== DATA TO PROCESS ==
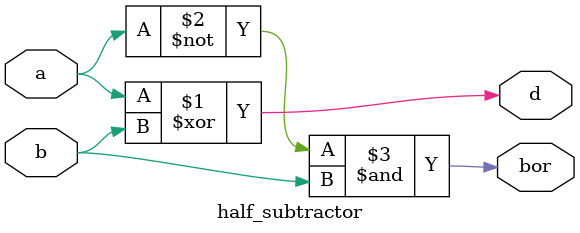
<source format=v>
module half_subtractor(output d,bor, input a,b);
assign d = a^b;
assign bor= (~a) & b;
endmodule

</source>
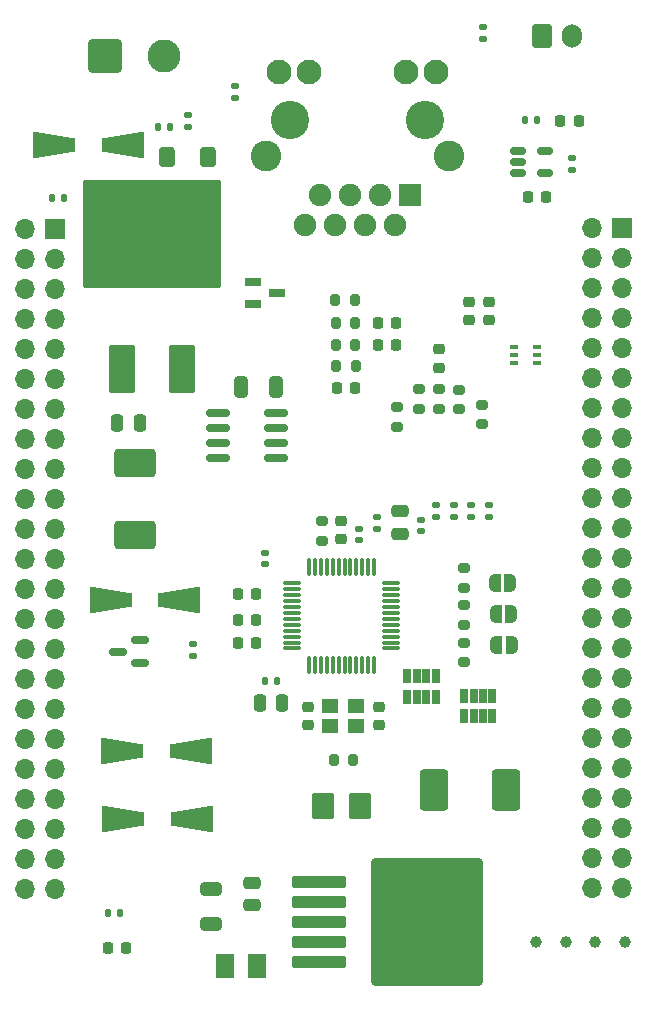
<source format=gbr>
%TF.GenerationSoftware,KiCad,Pcbnew,8.0.8*%
%TF.CreationDate,2025-05-06T17:48:01+03:00*%
%TF.ProjectId,s0-base-board,73302d62-6173-4652-9d62-6f6172642e6b,rev?*%
%TF.SameCoordinates,Original*%
%TF.FileFunction,Soldermask,Top*%
%TF.FilePolarity,Negative*%
%FSLAX46Y46*%
G04 Gerber Fmt 4.6, Leading zero omitted, Abs format (unit mm)*
G04 Created by KiCad (PCBNEW 8.0.8) date 2025-05-06 17:48:01*
%MOMM*%
%LPD*%
G01*
G04 APERTURE LIST*
G04 Aperture macros list*
%AMRoundRect*
0 Rectangle with rounded corners*
0 $1 Rounding radius*
0 $2 $3 $4 $5 $6 $7 $8 $9 X,Y pos of 4 corners*
0 Add a 4 corners polygon primitive as box body*
4,1,4,$2,$3,$4,$5,$6,$7,$8,$9,$2,$3,0*
0 Add four circle primitives for the rounded corners*
1,1,$1+$1,$2,$3*
1,1,$1+$1,$4,$5*
1,1,$1+$1,$6,$7*
1,1,$1+$1,$8,$9*
0 Add four rect primitives between the rounded corners*
20,1,$1+$1,$2,$3,$4,$5,0*
20,1,$1+$1,$4,$5,$6,$7,0*
20,1,$1+$1,$6,$7,$8,$9,0*
20,1,$1+$1,$8,$9,$2,$3,0*%
%AMOutline4P*
0 Free polygon, 4 corners , with rotation*
0 The origin of the aperture is its center*
0 number of corners: always 4*
0 $1 to $8 corner X, Y*
0 $9 Rotation angle, in degrees counterclockwise*
0 create outline with 4 corners*
4,1,4,$1,$2,$3,$4,$5,$6,$7,$8,$1,$2,$9*%
%AMFreePoly0*
4,1,19,0.500000,-0.750000,0.000000,-0.750000,0.000000,-0.744911,-0.071157,-0.744911,-0.207708,-0.704816,-0.327430,-0.627875,-0.420627,-0.520320,-0.479746,-0.390866,-0.500000,-0.250000,-0.500000,0.250000,-0.479746,0.390866,-0.420627,0.520320,-0.327430,0.627875,-0.207708,0.704816,-0.071157,0.744911,0.000000,0.744911,0.000000,0.750000,0.500000,0.750000,0.500000,-0.750000,0.500000,-0.750000,
$1*%
%AMFreePoly1*
4,1,19,0.000000,0.744911,0.071157,0.744911,0.207708,0.704816,0.327430,0.627875,0.420627,0.520320,0.479746,0.390866,0.500000,0.250000,0.500000,-0.250000,0.479746,-0.390866,0.420627,-0.520320,0.327430,-0.627875,0.207708,-0.704816,0.071157,-0.744911,0.000000,-0.744911,0.000000,-0.750000,-0.500000,-0.750000,-0.500000,0.750000,0.000000,0.750000,0.000000,0.744911,0.000000,0.744911,
$1*%
G04 Aperture macros list end*
%ADD10C,0.010000*%
%ADD11RoundRect,0.250000X-0.925000X-1.500000X0.925000X-1.500000X0.925000X1.500000X-0.925000X1.500000X0*%
%ADD12RoundRect,0.250000X-0.325000X-0.650000X0.325000X-0.650000X0.325000X0.650000X-0.325000X0.650000X0*%
%ADD13Outline4P,-1.800000X-1.150000X1.800000X-0.550000X1.800000X0.550000X-1.800000X1.150000X0.000000*%
%ADD14Outline4P,-1.800000X-1.150000X1.800000X-0.550000X1.800000X0.550000X-1.800000X1.150000X180.000000*%
%ADD15C,1.000000*%
%ADD16R,1.700000X1.700000*%
%ADD17O,1.700000X1.700000*%
%ADD18R,1.400000X1.200000*%
%ADD19RoundRect,0.250000X1.500000X-0.925000X1.500000X0.925000X-1.500000X0.925000X-1.500000X-0.925000X0*%
%ADD20RoundRect,0.075000X-0.075000X0.662500X-0.075000X-0.662500X0.075000X-0.662500X0.075000X0.662500X0*%
%ADD21RoundRect,0.075000X-0.662500X0.075000X-0.662500X-0.075000X0.662500X-0.075000X0.662500X0.075000X0*%
%ADD22RoundRect,0.200000X0.200000X0.275000X-0.200000X0.275000X-0.200000X-0.275000X0.200000X-0.275000X0*%
%ADD23RoundRect,0.250000X-0.600000X-0.750000X0.600000X-0.750000X0.600000X0.750000X-0.600000X0.750000X0*%
%ADD24O,1.700000X2.000000*%
%ADD25RoundRect,0.225000X0.250000X-0.225000X0.250000X0.225000X-0.250000X0.225000X-0.250000X-0.225000X0*%
%ADD26RoundRect,0.200000X-0.275000X0.200000X-0.275000X-0.200000X0.275000X-0.200000X0.275000X0.200000X0*%
%ADD27RoundRect,0.150000X-0.512500X-0.150000X0.512500X-0.150000X0.512500X0.150000X-0.512500X0.150000X0*%
%ADD28RoundRect,0.135000X-0.135000X-0.185000X0.135000X-0.185000X0.135000X0.185000X-0.135000X0.185000X0*%
%ADD29RoundRect,0.091750X0.275250X-0.495250X0.275250X0.495250X-0.275250X0.495250X-0.275250X-0.495250X0*%
%ADD30RoundRect,0.225000X0.225000X0.250000X-0.225000X0.250000X-0.225000X-0.250000X0.225000X-0.250000X0*%
%ADD31RoundRect,0.135000X-0.185000X0.135000X-0.185000X-0.135000X0.185000X-0.135000X0.185000X0.135000X0*%
%ADD32RoundRect,0.102000X1.040000X-1.905000X1.040000X1.905000X-1.040000X1.905000X-1.040000X-1.905000X0*%
%ADD33RoundRect,0.102000X5.715000X-4.445000X5.715000X4.445000X-5.715000X4.445000X-5.715000X-4.445000X0*%
%ADD34FreePoly0,180.000000*%
%ADD35FreePoly1,180.000000*%
%ADD36RoundRect,0.250000X-2.050000X-0.300000X2.050000X-0.300000X2.050000X0.300000X-2.050000X0.300000X0*%
%ADD37RoundRect,0.250002X-4.449998X-5.149998X4.449998X-5.149998X4.449998X5.149998X-4.449998X5.149998X0*%
%ADD38RoundRect,0.200000X0.275000X-0.200000X0.275000X0.200000X-0.275000X0.200000X-0.275000X-0.200000X0*%
%ADD39RoundRect,0.250000X0.250000X0.475000X-0.250000X0.475000X-0.250000X-0.475000X0.250000X-0.475000X0*%
%ADD40RoundRect,0.218750X-0.256250X0.218750X-0.256250X-0.218750X0.256250X-0.218750X0.256250X0.218750X0*%
%ADD41RoundRect,0.140000X0.170000X-0.140000X0.170000X0.140000X-0.170000X0.140000X-0.170000X-0.140000X0*%
%ADD42RoundRect,0.135000X0.135000X0.185000X-0.135000X0.185000X-0.135000X-0.185000X0.135000X-0.185000X0*%
%ADD43RoundRect,0.225000X-0.250000X0.225000X-0.250000X-0.225000X0.250000X-0.225000X0.250000X0.225000X0*%
%ADD44RoundRect,0.250000X-0.475000X0.250000X-0.475000X-0.250000X0.475000X-0.250000X0.475000X0.250000X0*%
%ADD45RoundRect,0.150000X0.587500X0.150000X-0.587500X0.150000X-0.587500X-0.150000X0.587500X-0.150000X0*%
%ADD46RoundRect,0.150000X-0.825000X-0.150000X0.825000X-0.150000X0.825000X0.150000X-0.825000X0.150000X0*%
%ADD47RoundRect,0.102000X-0.700000X-0.910000X0.700000X-0.910000X0.700000X0.910000X-0.700000X0.910000X0*%
%ADD48C,3.250000*%
%ADD49R,1.900000X1.900000*%
%ADD50C,1.900000*%
%ADD51C,2.100000*%
%ADD52C,2.600000*%
%ADD53RoundRect,0.102000X-0.825000X-1.015000X0.825000X-1.015000X0.825000X1.015000X-0.825000X1.015000X0*%
%ADD54RoundRect,0.250000X0.650000X-0.325000X0.650000X0.325000X-0.650000X0.325000X-0.650000X-0.325000X0*%
%ADD55RoundRect,0.140000X0.140000X0.170000X-0.140000X0.170000X-0.140000X-0.170000X0.140000X-0.170000X0*%
%ADD56RoundRect,0.135000X0.185000X-0.135000X0.185000X0.135000X-0.185000X0.135000X-0.185000X-0.135000X0*%
%ADD57RoundRect,0.250000X0.475000X-0.250000X0.475000X0.250000X-0.475000X0.250000X-0.475000X-0.250000X0*%
%ADD58RoundRect,0.100000X-0.225000X-0.100000X0.225000X-0.100000X0.225000X0.100000X-0.225000X0.100000X0*%
%ADD59RoundRect,0.250001X-1.149999X-1.149999X1.149999X-1.149999X1.149999X1.149999X-1.149999X1.149999X0*%
%ADD60C,2.800000*%
%ADD61RoundRect,0.218750X-0.218750X-0.256250X0.218750X-0.256250X0.218750X0.256250X-0.218750X0.256250X0*%
%ADD62RoundRect,0.225000X-0.225000X-0.250000X0.225000X-0.250000X0.225000X0.250000X-0.225000X0.250000X0*%
%ADD63RoundRect,0.250000X0.400000X0.600000X-0.400000X0.600000X-0.400000X-0.600000X0.400000X-0.600000X0*%
%ADD64RoundRect,0.200000X-0.200000X-0.275000X0.200000X-0.275000X0.200000X0.275000X-0.200000X0.275000X0*%
G04 APERTURE END LIST*
D10*
%TO.C,Q2*%
X180125000Y-67350000D02*
X178875000Y-67350000D01*
X178875000Y-66750000D01*
X180125000Y-66750000D01*
X180125000Y-67350000D01*
G36*
X180125000Y-67350000D02*
G01*
X178875000Y-67350000D01*
X178875000Y-66750000D01*
X180125000Y-66750000D01*
X180125000Y-67350000D01*
G37*
X180125000Y-69250000D02*
X178875000Y-69250000D01*
X178875000Y-68650000D01*
X180125000Y-68650000D01*
X180125000Y-69250000D01*
G36*
X180125000Y-69250000D02*
G01*
X178875000Y-69250000D01*
X178875000Y-68650000D01*
X180125000Y-68650000D01*
X180125000Y-69250000D01*
G37*
X182125000Y-68300000D02*
X180875000Y-68300000D01*
X180875000Y-67700000D01*
X182125000Y-67700000D01*
X182125000Y-68300000D01*
G36*
X182125000Y-68300000D02*
G01*
X180875000Y-68300000D01*
X180875000Y-67700000D01*
X182125000Y-67700000D01*
X182125000Y-68300000D01*
G37*
%TD*%
D11*
%TO.C,L2*%
X194875000Y-110150000D03*
X200925000Y-110150000D03*
%TD*%
D12*
%TO.C,C6*%
X178525000Y-76000000D03*
X181475000Y-76000000D03*
%TD*%
D13*
%TO.C,D2*%
X167500000Y-94000000D03*
D14*
X173300000Y-94000000D03*
%TD*%
D15*
%TO.C,TP1*%
X208500000Y-123000000D03*
%TD*%
D16*
%TO.C,J5*%
X210800000Y-62560000D03*
D17*
X208260000Y-62560000D03*
X210800000Y-65100000D03*
X208260000Y-65100000D03*
X210800000Y-67640000D03*
X208260000Y-67640000D03*
X210800000Y-70180000D03*
X208260000Y-70180000D03*
X210800000Y-72720000D03*
X208260000Y-72720000D03*
X210800000Y-75260000D03*
X208260000Y-75260000D03*
X210800000Y-77800000D03*
X208260000Y-77800000D03*
X210800000Y-80340000D03*
X208260000Y-80340000D03*
X210800000Y-82880000D03*
X208260000Y-82880000D03*
X210800000Y-85420000D03*
X208260000Y-85420000D03*
X210800000Y-87960000D03*
X208260000Y-87960000D03*
X210800000Y-90500000D03*
X208260000Y-90500000D03*
X210800000Y-93040000D03*
X208260000Y-93040000D03*
X210800000Y-95580000D03*
X208260000Y-95580000D03*
X210800000Y-98120000D03*
X208260000Y-98120000D03*
X210800000Y-100660000D03*
X208260000Y-100660000D03*
X210800000Y-103200000D03*
X208260000Y-103200000D03*
X210800000Y-105740000D03*
X208260000Y-105740000D03*
X210800000Y-108280000D03*
X208260000Y-108280000D03*
X210800000Y-110820000D03*
X208260000Y-110820000D03*
X210800000Y-113360000D03*
X208260000Y-113360000D03*
X210800000Y-115900000D03*
X208260000Y-115900000D03*
X210800000Y-118440000D03*
X208260000Y-118440000D03*
%TD*%
D18*
%TO.C,Y1*%
X186050000Y-104700000D03*
X188250000Y-104700000D03*
X188250000Y-103000000D03*
X186050000Y-103000000D03*
%TD*%
D19*
%TO.C,L1*%
X169500000Y-88500000D03*
X169500000Y-82450000D03*
%TD*%
D20*
%TO.C,U4*%
X189775000Y-91212500D03*
X189275000Y-91212500D03*
X188775000Y-91212500D03*
X188275000Y-91212500D03*
X187775000Y-91212500D03*
X187275000Y-91212500D03*
X186775000Y-91212500D03*
X186275000Y-91212500D03*
X185775000Y-91212500D03*
X185275000Y-91212500D03*
X184775000Y-91212500D03*
X184275000Y-91212500D03*
D21*
X182862500Y-92625000D03*
X182862500Y-93125000D03*
X182862500Y-93625000D03*
X182862500Y-94125000D03*
X182862500Y-94625000D03*
X182862500Y-95125000D03*
X182862500Y-95625000D03*
X182862500Y-96125000D03*
X182862500Y-96625000D03*
X182862500Y-97125000D03*
X182862500Y-97625000D03*
X182862500Y-98125000D03*
D20*
X184275000Y-99537500D03*
X184775000Y-99537500D03*
X185275000Y-99537500D03*
X185775000Y-99537500D03*
X186275000Y-99537500D03*
X186775000Y-99537500D03*
X187275000Y-99537500D03*
X187775000Y-99537500D03*
X188275000Y-99537500D03*
X188775000Y-99537500D03*
X189275000Y-99537500D03*
X189775000Y-99537500D03*
D21*
X191187500Y-98125000D03*
X191187500Y-97625000D03*
X191187500Y-97125000D03*
X191187500Y-96625000D03*
X191187500Y-96125000D03*
X191187500Y-95625000D03*
X191187500Y-95125000D03*
X191187500Y-94625000D03*
X191187500Y-94125000D03*
X191187500Y-93625000D03*
X191187500Y-93125000D03*
X191187500Y-92625000D03*
%TD*%
D22*
%TO.C,R12*%
X188200000Y-72450000D03*
X186550000Y-72450000D03*
%TD*%
%TO.C,R15*%
X188200000Y-70550000D03*
X186550000Y-70550000D03*
%TD*%
D23*
%TO.C,J3*%
X204000000Y-46300000D03*
D24*
X206500000Y-46300000D03*
%TD*%
D25*
%TO.C,C11*%
X190175000Y-104625000D03*
X190175000Y-103075000D03*
%TD*%
D26*
%TO.C,R9*%
X185325000Y-87350000D03*
X185325000Y-89000000D03*
%TD*%
D27*
%TO.C,U1*%
X202000000Y-56000000D03*
X202000000Y-56950000D03*
X202000000Y-57900000D03*
X204275000Y-57900000D03*
X204275000Y-56000000D03*
%TD*%
D28*
%TO.C,R2*%
X171490000Y-54000000D03*
X172510000Y-54000000D03*
%TD*%
D29*
%TO.C,RN1*%
X192600000Y-102250000D03*
X193400000Y-102250000D03*
X194200000Y-102250000D03*
X195000000Y-102250000D03*
X195000000Y-100500000D03*
X194200000Y-100500000D03*
X193400000Y-100500000D03*
X192600000Y-100500000D03*
%TD*%
D30*
%TO.C,C15*%
X179800000Y-97675000D03*
X178250000Y-97675000D03*
%TD*%
%TO.C,C1*%
X204350000Y-59900000D03*
X202800000Y-59900000D03*
%TD*%
D31*
%TO.C,R21*%
X199000000Y-45490000D03*
X199000000Y-46510000D03*
%TD*%
D32*
%TO.C,Q3*%
X168460000Y-74485000D03*
D33*
X171000000Y-63055000D03*
D32*
X173540000Y-74485000D03*
%TD*%
D34*
%TO.C,JP3*%
X201425000Y-97875000D03*
D35*
X200125000Y-97875000D03*
%TD*%
D36*
%TO.C,U3*%
X185100000Y-117900000D03*
X185100000Y-119600000D03*
X185100000Y-121300000D03*
D37*
X194250000Y-121300000D03*
D36*
X185100000Y-123000000D03*
X185100000Y-124700000D03*
%TD*%
D38*
%TO.C,R6*%
X197425000Y-96100000D03*
X197425000Y-94450000D03*
%TD*%
D26*
%TO.C,R14*%
X191700000Y-77700000D03*
X191700000Y-79350000D03*
%TD*%
D31*
%TO.C,R3*%
X174000000Y-52990000D03*
X174000000Y-54010000D03*
%TD*%
D39*
%TO.C,C12*%
X182000000Y-102775000D03*
X180100000Y-102775000D03*
%TD*%
D38*
%TO.C,R18*%
X195300000Y-77850000D03*
X195300000Y-76200000D03*
%TD*%
D40*
%TO.C,L3*%
X187000000Y-87312500D03*
X187000000Y-88887500D03*
%TD*%
D22*
%TO.C,R10*%
X188225000Y-74250000D03*
X186575000Y-74250000D03*
%TD*%
D15*
%TO.C,TP4*%
X203500000Y-123000000D03*
%TD*%
D41*
%TO.C,C10*%
X180500000Y-90980000D03*
X180500000Y-90020000D03*
%TD*%
D28*
%TO.C,R22*%
X162480000Y-60000000D03*
X163500000Y-60000000D03*
%TD*%
D42*
%TO.C,R4*%
X203585000Y-53400000D03*
X202565000Y-53400000D03*
%TD*%
D38*
%TO.C,R17*%
X197000000Y-77875000D03*
X197000000Y-76225000D03*
%TD*%
D43*
%TO.C,C20*%
X195300000Y-72800000D03*
X195300000Y-74350000D03*
%TD*%
D25*
%TO.C,C3*%
X197800000Y-70325000D03*
X197800000Y-68775000D03*
%TD*%
D41*
%TO.C,C25*%
X198000000Y-86980000D03*
X198000000Y-86020000D03*
%TD*%
D15*
%TO.C,TP3*%
X211000000Y-123000000D03*
%TD*%
D16*
%TO.C,J6*%
X162800000Y-62610000D03*
D17*
X160260000Y-62610000D03*
X162800000Y-65150000D03*
X160260000Y-65150000D03*
X162800000Y-67690000D03*
X160260000Y-67690000D03*
X162800000Y-70230000D03*
X160260000Y-70230000D03*
X162800000Y-72770000D03*
X160260000Y-72770000D03*
X162800000Y-75310000D03*
X160260000Y-75310000D03*
X162800000Y-77850000D03*
X160260000Y-77850000D03*
X162800000Y-80390000D03*
X160260000Y-80390000D03*
X162800000Y-82930000D03*
X160260000Y-82930000D03*
X162800000Y-85470000D03*
X160260000Y-85470000D03*
X162800000Y-88010000D03*
X160260000Y-88010000D03*
X162800000Y-90550000D03*
X160260000Y-90550000D03*
X162800000Y-93090000D03*
X160260000Y-93090000D03*
X162800000Y-95630000D03*
X160260000Y-95630000D03*
X162800000Y-98170000D03*
X160260000Y-98170000D03*
X162800000Y-100710000D03*
X160260000Y-100710000D03*
X162800000Y-103250000D03*
X160260000Y-103250000D03*
X162800000Y-105790000D03*
X160260000Y-105790000D03*
X162800000Y-108330000D03*
X160260000Y-108330000D03*
X162800000Y-110870000D03*
X160260000Y-110870000D03*
X162800000Y-113410000D03*
X160260000Y-113410000D03*
X162800000Y-115950000D03*
X160260000Y-115950000D03*
X162800000Y-118490000D03*
X160260000Y-118490000D03*
%TD*%
D34*
%TO.C,JP2*%
X201375000Y-95175000D03*
D35*
X200075000Y-95175000D03*
%TD*%
D41*
%TO.C,C21*%
X193750000Y-88180000D03*
X193750000Y-87220000D03*
%TD*%
D44*
%TO.C,C5*%
X179450000Y-117950000D03*
X179450000Y-119850000D03*
%TD*%
D45*
%TO.C,Q1*%
X169950000Y-99340000D03*
X169950000Y-97440000D03*
X168075000Y-98390000D03*
%TD*%
D46*
%TO.C,U2*%
X176525000Y-78190000D03*
X176525000Y-79460000D03*
X176525000Y-80730000D03*
X176525000Y-82000000D03*
X181475000Y-82000000D03*
X181475000Y-80730000D03*
X181475000Y-79460000D03*
X181475000Y-78190000D03*
%TD*%
D38*
%TO.C,R7*%
X197425000Y-99300000D03*
X197425000Y-97650000D03*
%TD*%
D30*
%TO.C,C17*%
X179775000Y-95750000D03*
X178225000Y-95750000D03*
%TD*%
D47*
%TO.C,L5*%
X177140000Y-125000000D03*
X179860000Y-125000000D03*
%TD*%
D25*
%TO.C,C8*%
X184175000Y-104625000D03*
X184175000Y-103075000D03*
%TD*%
D48*
%TO.C,J4*%
X194090000Y-53360000D03*
X182660000Y-53360000D03*
D49*
X192820000Y-59710000D03*
D50*
X191550000Y-62250000D03*
X190280000Y-59710000D03*
X189010000Y-62250000D03*
X187740000Y-59710000D03*
X186470000Y-62250000D03*
X185200000Y-59710000D03*
X183930000Y-62250000D03*
D51*
X195000000Y-49300000D03*
X192460000Y-49300000D03*
X184290000Y-49300000D03*
X181750000Y-49300000D03*
D52*
X196120000Y-56410000D03*
X180630000Y-56410000D03*
%TD*%
D41*
%TO.C,C16*%
X190000000Y-87980000D03*
X190000000Y-87020000D03*
%TD*%
D53*
%TO.C,F1*%
X185410000Y-111500000D03*
X188590000Y-111500000D03*
%TD*%
D54*
%TO.C,C7*%
X176000000Y-121475000D03*
X176000000Y-118525000D03*
%TD*%
D41*
%TO.C,C26*%
X196500000Y-86980000D03*
X196500000Y-86020000D03*
%TD*%
D13*
%TO.C,D4*%
X168550000Y-112550000D03*
D14*
X174350000Y-112550000D03*
%TD*%
D31*
%TO.C,R20*%
X178000000Y-50490000D03*
X178000000Y-51510000D03*
%TD*%
D41*
%TO.C,C23*%
X199500000Y-86980000D03*
X199500000Y-86020000D03*
%TD*%
D55*
%TO.C,C14*%
X181530000Y-100875000D03*
X180570000Y-100875000D03*
%TD*%
D29*
%TO.C,RN2*%
X197400000Y-103875000D03*
X198200000Y-103875000D03*
X199000000Y-103875000D03*
X199800000Y-103875000D03*
X199800000Y-102125000D03*
X199000000Y-102125000D03*
X198200000Y-102125000D03*
X197400000Y-102125000D03*
%TD*%
D56*
%TO.C,R19*%
X174450000Y-98750000D03*
X174450000Y-97730000D03*
%TD*%
D57*
%TO.C,C13*%
X192000000Y-88400000D03*
X192000000Y-86500000D03*
%TD*%
D26*
%TO.C,R13*%
X198900000Y-77475000D03*
X198900000Y-79125000D03*
%TD*%
D13*
%TO.C,D3*%
X168450000Y-106800000D03*
D14*
X174250000Y-106800000D03*
%TD*%
D58*
%TO.C,U5*%
X201650000Y-72625000D03*
X201650000Y-73275000D03*
X201650000Y-73925000D03*
X203550000Y-73925000D03*
X203550000Y-73275000D03*
X203550000Y-72625000D03*
%TD*%
D41*
%TO.C,C24*%
X195000000Y-86980000D03*
X195000000Y-86020000D03*
%TD*%
D59*
%TO.C,J2*%
X167000000Y-48000000D03*
D60*
X172000000Y-48000000D03*
%TD*%
D61*
%TO.C,D1*%
X205550000Y-53500000D03*
X207125000Y-53500000D03*
%TD*%
D22*
%TO.C,R11*%
X188125000Y-68650000D03*
X186475000Y-68650000D03*
%TD*%
D26*
%TO.C,R5*%
X197425000Y-91350000D03*
X197425000Y-93000000D03*
%TD*%
D14*
%TO.C,D5*%
X168500000Y-55500000D03*
D13*
X162700000Y-55500000D03*
%TD*%
D62*
%TO.C,C22*%
X186625000Y-76050000D03*
X188175000Y-76050000D03*
%TD*%
D38*
%TO.C,R16*%
X193600000Y-77825000D03*
X193600000Y-76175000D03*
%TD*%
D56*
%TO.C,R1*%
X206575000Y-57610000D03*
X206575000Y-56590000D03*
%TD*%
D28*
%TO.C,R23*%
X167277500Y-120500000D03*
X168297500Y-120500000D03*
%TD*%
D41*
%TO.C,C9*%
X188500000Y-88965000D03*
X188500000Y-88005000D03*
%TD*%
D25*
%TO.C,C2*%
X199500000Y-70350000D03*
X199500000Y-68800000D03*
%TD*%
D62*
%TO.C,C18*%
X190100000Y-72450000D03*
X191650000Y-72450000D03*
%TD*%
D61*
%TO.C,L4*%
X178212500Y-93500000D03*
X179787500Y-93500000D03*
%TD*%
D34*
%TO.C,JP1*%
X201325000Y-92575000D03*
D35*
X200025000Y-92575000D03*
%TD*%
D61*
%TO.C,D7*%
X167212500Y-123500000D03*
X168787500Y-123500000D03*
%TD*%
D62*
%TO.C,C19*%
X190100000Y-70550000D03*
X191650000Y-70550000D03*
%TD*%
D15*
%TO.C,TP2*%
X206000000Y-123000000D03*
%TD*%
D63*
%TO.C,D6*%
X175750000Y-56500000D03*
X172250000Y-56500000D03*
%TD*%
D39*
%TO.C,C4*%
X169950000Y-79000000D03*
X168050000Y-79000000D03*
%TD*%
D64*
%TO.C,R8*%
X186350000Y-107550000D03*
X188000000Y-107550000D03*
%TD*%
M02*

</source>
===
▸ **EXERCISE AIM**
For the material above, reproduce exactly the lines from the line with "X185775000Y-99537500D03*" to the line with "X191187500Y-97625000D03*", inclusive, and exclude all others.

▸ **THE COMPLETED TASK**
X185775000Y-99537500D03*
X186275000Y-99537500D03*
X186775000Y-99537500D03*
X187275000Y-99537500D03*
X187775000Y-99537500D03*
X188275000Y-99537500D03*
X188775000Y-99537500D03*
X189275000Y-99537500D03*
X189775000Y-99537500D03*
D21*
X191187500Y-98125000D03*
X191187500Y-97625000D03*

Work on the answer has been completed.